Results from Clever Buying’s annual surveys bring together supplier and client views on procurement and contract models that work best in today’s demanding infrastructure climate. Below, we outline the key frustrations and successes experienced by suppliers in relation to current practices, and match it with the challenges and triumphs faced by clients in achieving value for money in a resource-constrained environment.
Based on our insight, we outline five key ways that clients can get best value from the range of suppliers who will deliver their projects – and tips from the suppliers themselves in how to make the process easier and more cost-effective. Making use of these factors will put clients in the driving seat to become ‘customers of choice’, who suppliers are keenest to do business with.
Our procurement practice surveys have generated hundreds of responses from both large and small councils, NZTA, private organisations, and suppliers.
When asked ‘what are you doing to put in place a healthy competitive supplier market?’, we were delighted to see client responses such as:
- Ensure tender documents are clear – simplify the process. Transparent scoring and pass/fail criteria
- More effort upfront to identify risks and reduce uncertainty
- Don’t bundle too much – provide opportunities for all
- Be prepared to assist smaller suppliers with developing their management systems
- Increase the response timeframes in line with government procurement
- Increased engagement with suppliers on pipeline and flexibility with implementation – constructive debriefs
- Move away from LPC and consider attributes more
- Preferred supplier panels for smaller packages
- Stagger the work through the year.
However, when we asked suppliers what the main issues with responding to tenders were, the overwhelming issue facing most suppliers was insufficient time to respond to tenders, followed closely by an over-emphasis on price. Food for thought …
So, here are our top five tips for better procurement practice
1. Work closely and cooperatively with your suppliers
- Be easy to deal with
- Show them your pipeline
- Help them improve
- Be reasonable
- Provide opportunities for big and small companies.
2. Be clear what you want and how you will score it
- Keep the process simple, efficient and relevant
- Decide on fact-based scoring before you look at the responses.
3. Don’t waste everyone’s time on repetitive generic info
Use Prequalification or Supplier Panels – (but make it easy).

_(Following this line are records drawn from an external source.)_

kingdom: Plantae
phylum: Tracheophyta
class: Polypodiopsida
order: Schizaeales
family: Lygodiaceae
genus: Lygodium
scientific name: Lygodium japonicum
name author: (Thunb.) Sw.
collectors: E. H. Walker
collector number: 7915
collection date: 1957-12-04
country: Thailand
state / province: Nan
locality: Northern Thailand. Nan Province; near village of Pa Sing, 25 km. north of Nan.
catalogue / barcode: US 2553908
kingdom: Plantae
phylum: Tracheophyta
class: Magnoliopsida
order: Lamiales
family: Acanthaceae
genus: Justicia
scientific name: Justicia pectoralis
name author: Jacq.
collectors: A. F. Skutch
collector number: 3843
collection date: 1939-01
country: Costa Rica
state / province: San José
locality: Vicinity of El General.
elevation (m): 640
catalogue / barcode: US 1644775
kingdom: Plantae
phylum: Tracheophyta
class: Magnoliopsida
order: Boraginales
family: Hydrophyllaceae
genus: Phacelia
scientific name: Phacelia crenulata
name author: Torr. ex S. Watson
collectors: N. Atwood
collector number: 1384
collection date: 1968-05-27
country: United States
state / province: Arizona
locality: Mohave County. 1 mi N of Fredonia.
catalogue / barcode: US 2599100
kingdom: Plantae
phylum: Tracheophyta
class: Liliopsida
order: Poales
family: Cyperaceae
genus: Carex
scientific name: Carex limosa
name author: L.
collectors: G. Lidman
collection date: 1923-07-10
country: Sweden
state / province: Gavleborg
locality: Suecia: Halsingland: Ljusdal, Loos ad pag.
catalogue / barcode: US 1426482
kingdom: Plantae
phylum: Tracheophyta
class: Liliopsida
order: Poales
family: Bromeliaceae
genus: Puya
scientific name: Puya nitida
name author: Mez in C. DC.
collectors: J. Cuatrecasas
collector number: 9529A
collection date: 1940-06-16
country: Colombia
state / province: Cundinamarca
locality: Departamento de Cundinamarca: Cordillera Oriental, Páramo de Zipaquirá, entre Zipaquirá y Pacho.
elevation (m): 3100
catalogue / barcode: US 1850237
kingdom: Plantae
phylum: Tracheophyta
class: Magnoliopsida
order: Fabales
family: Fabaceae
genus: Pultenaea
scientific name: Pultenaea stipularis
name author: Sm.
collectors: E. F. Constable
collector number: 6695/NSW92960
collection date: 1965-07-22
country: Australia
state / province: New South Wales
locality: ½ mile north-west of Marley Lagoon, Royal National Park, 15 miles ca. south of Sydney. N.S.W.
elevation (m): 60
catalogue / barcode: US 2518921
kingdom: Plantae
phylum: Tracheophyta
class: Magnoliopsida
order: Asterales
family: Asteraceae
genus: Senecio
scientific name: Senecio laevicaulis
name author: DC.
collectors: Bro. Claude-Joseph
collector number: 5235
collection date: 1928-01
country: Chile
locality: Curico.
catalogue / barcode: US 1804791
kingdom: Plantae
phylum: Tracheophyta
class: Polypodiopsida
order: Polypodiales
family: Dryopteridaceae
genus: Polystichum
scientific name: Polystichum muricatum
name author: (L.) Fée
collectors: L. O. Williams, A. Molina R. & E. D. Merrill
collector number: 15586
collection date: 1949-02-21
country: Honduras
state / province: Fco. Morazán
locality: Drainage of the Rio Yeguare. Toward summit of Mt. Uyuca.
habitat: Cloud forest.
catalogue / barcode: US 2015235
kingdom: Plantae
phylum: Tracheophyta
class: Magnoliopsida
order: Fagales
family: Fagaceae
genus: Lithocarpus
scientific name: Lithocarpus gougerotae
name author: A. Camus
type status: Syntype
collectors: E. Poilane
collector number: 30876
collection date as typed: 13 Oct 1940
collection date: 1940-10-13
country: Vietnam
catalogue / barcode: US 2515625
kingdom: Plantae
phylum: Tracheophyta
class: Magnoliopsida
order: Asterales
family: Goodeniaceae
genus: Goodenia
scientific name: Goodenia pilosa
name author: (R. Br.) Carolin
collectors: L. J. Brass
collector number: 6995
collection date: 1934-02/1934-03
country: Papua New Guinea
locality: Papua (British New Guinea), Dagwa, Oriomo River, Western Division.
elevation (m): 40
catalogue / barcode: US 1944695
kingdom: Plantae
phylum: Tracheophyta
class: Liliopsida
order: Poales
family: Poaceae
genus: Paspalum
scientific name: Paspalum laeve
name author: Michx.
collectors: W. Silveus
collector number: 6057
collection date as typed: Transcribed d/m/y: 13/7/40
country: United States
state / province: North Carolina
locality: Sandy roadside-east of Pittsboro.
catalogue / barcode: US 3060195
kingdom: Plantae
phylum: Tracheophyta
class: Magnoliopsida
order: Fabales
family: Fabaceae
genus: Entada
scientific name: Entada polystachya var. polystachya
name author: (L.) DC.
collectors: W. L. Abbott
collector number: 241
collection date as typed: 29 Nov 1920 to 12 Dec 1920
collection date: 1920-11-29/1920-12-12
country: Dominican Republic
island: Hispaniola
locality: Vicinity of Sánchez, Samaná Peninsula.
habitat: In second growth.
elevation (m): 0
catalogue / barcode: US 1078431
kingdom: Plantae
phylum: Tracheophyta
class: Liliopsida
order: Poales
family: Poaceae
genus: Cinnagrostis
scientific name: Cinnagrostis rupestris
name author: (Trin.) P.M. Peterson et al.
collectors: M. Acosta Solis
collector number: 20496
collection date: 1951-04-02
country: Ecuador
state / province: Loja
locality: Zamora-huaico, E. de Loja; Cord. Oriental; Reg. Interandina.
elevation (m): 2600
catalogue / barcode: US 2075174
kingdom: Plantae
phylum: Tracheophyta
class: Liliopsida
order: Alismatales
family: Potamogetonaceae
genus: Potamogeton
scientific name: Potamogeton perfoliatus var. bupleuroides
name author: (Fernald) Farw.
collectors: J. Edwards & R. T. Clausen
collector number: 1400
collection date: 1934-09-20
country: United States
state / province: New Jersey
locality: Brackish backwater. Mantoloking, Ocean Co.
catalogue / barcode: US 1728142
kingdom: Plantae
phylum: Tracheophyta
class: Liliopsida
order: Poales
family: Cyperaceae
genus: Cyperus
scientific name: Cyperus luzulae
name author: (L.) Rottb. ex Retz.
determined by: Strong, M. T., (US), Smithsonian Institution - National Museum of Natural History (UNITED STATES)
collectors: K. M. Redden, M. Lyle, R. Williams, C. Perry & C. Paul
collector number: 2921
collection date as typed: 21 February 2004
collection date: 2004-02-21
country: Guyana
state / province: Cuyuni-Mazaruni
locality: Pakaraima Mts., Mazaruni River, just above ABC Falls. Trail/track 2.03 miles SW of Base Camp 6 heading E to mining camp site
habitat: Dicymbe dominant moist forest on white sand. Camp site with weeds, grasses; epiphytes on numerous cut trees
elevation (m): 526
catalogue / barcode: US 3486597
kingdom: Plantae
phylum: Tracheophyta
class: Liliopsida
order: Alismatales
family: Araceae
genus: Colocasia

Don’t blindly recycle RFTs – every project has different drivers for success.
4. Select your suppliers on a sensible and fair basis
- Don’t over-emphasise price. LPC makes it a race to the bottom, and seldom delivers best value
- Ask the right questions – on project-specific risks and opportunities (only).
5. Don’t rush the process
- Get your RFx documents accurate, well planned and complete before release
- Give sensible timeframes for responses (4+ weeks should be normal).
And a word from suppliers
- Give us reasonable time to respond – 3-4 weeks at least, even for LPC
- Clients need to understand what tenderers have to do to submit a tender
- Clear scope, info requirements and drawings
- Simplify the process – more transparent
- If using LPC, don’t make attributes extensive or generic/ Don’t use LPC – more emphasis on attributes
- Prequalification and shortlist. Narrow competition
- Be specific, ditch the templates
- Don’t transfer all risk to suppliers.